В качестве доказательства последнего положения сошлюсь на эволюцию образа святого Себастьяна. Мантенья обращался к сюжету трижды; образ офицера, выступившего против своего государственного устройства вопреки армейской дисциплине, расстрелянного своими солдатами, ему представлялся значимым для его собственного времени.
Впервые он написал Себастьяна в 1458 году (картина находится в Вене): святой изображен на фоне античных руин, привязанным к основанию разрушенной триумфальной арки (тема триумфа появляется уже тогда); то есть римская государственность, как наглядно демонстрируется, ущербна и разрушается – тем более, что подпись свою художник ставит по-гречески. Характерная деталь: разрушенная скульптура по правую руку от Себастьяна повторяет его пластику – но Себастьян стоит, а римская статуя рассыпалась.
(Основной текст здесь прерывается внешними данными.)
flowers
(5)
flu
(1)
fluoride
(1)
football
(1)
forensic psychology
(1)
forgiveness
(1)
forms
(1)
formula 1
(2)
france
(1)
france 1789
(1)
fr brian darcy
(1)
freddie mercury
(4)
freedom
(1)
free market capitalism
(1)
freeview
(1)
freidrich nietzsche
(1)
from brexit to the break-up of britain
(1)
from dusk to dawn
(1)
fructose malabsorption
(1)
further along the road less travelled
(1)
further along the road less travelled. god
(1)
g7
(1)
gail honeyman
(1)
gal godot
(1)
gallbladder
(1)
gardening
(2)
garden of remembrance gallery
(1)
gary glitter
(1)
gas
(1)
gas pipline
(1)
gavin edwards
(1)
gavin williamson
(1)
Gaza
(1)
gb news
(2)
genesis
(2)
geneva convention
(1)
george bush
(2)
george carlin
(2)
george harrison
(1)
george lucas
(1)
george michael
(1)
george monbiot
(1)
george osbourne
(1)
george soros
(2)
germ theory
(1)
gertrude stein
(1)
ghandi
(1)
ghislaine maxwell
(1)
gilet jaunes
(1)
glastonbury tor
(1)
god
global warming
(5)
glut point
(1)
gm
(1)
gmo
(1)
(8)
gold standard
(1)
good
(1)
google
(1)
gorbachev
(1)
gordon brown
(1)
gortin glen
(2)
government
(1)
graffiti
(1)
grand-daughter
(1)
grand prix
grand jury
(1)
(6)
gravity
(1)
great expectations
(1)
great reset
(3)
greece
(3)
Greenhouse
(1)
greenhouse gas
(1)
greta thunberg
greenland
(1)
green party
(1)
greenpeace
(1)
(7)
Вариант 1480 года иной: Себастьян по-прежнему в античном городе, привязан к коринфской колонне, а в картине появляются лучники. Точнее сказать, появляются головы стрелков, написанные на уровне наших голов – картина находилась в алтаре Сан Дзено в Вероне (сейчас в Лувре) и была укреплена так, что головы лучников приходились вровень с головами зрителей. Лучники с картины вступают в диалог с нами, один из лучников развернут в нашу сторону и приоткрыл (оскалил) рот, словно зовет нас, приглашая принять участие в стрельбе.
Финальная версия 1506 года – эта картина оставалась в мастерской мастера в момент его смерти – не содержит вообще никаких побочных деталей: ни античных руин, ни греческих надписей. Беспросветная тьма и искривленное усилием тело (Микеланджело повторит это усилие в «Матфее») – и теперь мы с полным основанием можем считать, что Себастьян попросту поставлен напротив нас. Это мы созерцаем его мучения – а возможно, мы и стреляем в Себастьяна. Святой написан, как дерево Ван Гога, он написан, как герой расстрела Гойи, он сделан такой же цепкой линией, как прачки Домье – Себастьян стоит крепко.
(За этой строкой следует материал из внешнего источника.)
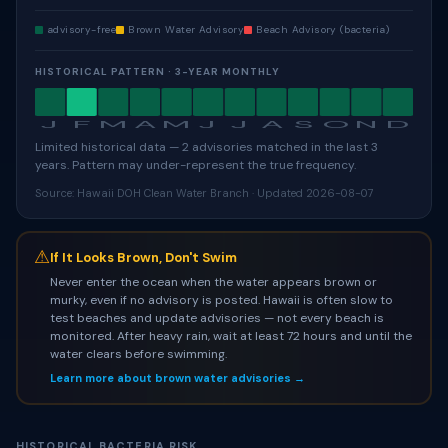
advisory-free
Brown Water Advisory
Beach Advisory (bacteria)
HISTORICAL PATTERN · 3-YEAR MONTHLY
J
F
M
A
M
J
J
A
S
O
N
D
Limited historical data — 2 advisories matched in the last 3
years. Pattern may under-represent the true frequency.
Source: Hawaii DOH Clean Water Branch · Updated 2026-08-07
⚠
If It Looks Brown, Don't Swim
Never enter the ocean when the water appears brown or
murky, even if no advisory is posted. Hawaii is often slow to
test beaches and update advisories — not every beach is
monitored. After heavy rain, wait at least 72 hours and until the
water clears before swimming.
Learn more about brown water advisories →
HISTORICAL BACTERIA RISK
Я хочу, хотя это уводит в сторону от рассуждения, но, тем не менее, важно, обратить внимание на лицо этого последнего Себастьяна: мученик словно поет. Его рот открыт словно бы для гимна, поющегося из последних сил. Эти поющие уста Мантенья обычно дарил младенцам – когда он рисовал младенца Иисуса, то обязательно делал так, что ребенок словно бы пел. Здесь – искривленные мукой уста Себастьяна словно поют гимн.
Интонация всегда ровная, Мантенья никогда не повышает голоса, он говорит с упорной и даже с монотонной силой. Нет ярких красок в картине, нет экстатических жестов героев, нет искаженных лиц – но, несмотря на уравновешенный тон, создана общая атмосфера непомерного напряжения сил. Сжатые губы, сосредоточенные взгляды, нахмуренные лбы, сумрачный колорит, безжалостно точные линии рисунка – все это заставляет нас переживать катарсис в тех сценах, где, казалось бы, ничего аффектированного не происходит.
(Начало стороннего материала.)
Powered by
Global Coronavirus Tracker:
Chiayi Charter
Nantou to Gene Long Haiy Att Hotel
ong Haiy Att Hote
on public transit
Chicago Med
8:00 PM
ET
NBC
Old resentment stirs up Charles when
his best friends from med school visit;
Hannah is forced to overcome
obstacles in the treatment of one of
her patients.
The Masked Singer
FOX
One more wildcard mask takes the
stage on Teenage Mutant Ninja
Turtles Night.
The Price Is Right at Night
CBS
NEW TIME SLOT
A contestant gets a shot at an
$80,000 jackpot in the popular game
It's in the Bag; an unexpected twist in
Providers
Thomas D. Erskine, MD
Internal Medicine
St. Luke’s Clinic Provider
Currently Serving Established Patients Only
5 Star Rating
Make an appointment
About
Вот сцена благословения младенца Иисуса старцем Симеоном Богоприимцем; Сретение – сцена чрезвычайно благостная и даже умилительная. Мантенья, сухо пересказывая обстоятельства встречи Святого семейства с Симеоном, делает эту сцену трагической. Младенца художник изображает запеленатым так, как пеленают египетскую мумию, пеленки младенца напоминают саван. (См. берлинскую картину «Введение во храм».) Иисус предстает словно перед положением во гроб, точно перед нами репетиция погребения, а совсем не радость вхождения в жизнь. Поражает лицо Иосифа, мужа Марии. Иосиф смотрит из глубины картины сурово и даже с неприязнью, сжатые навсегда губы не выпустят ни единого слова, глаза глядят исподлобья с неослабевающим гневом.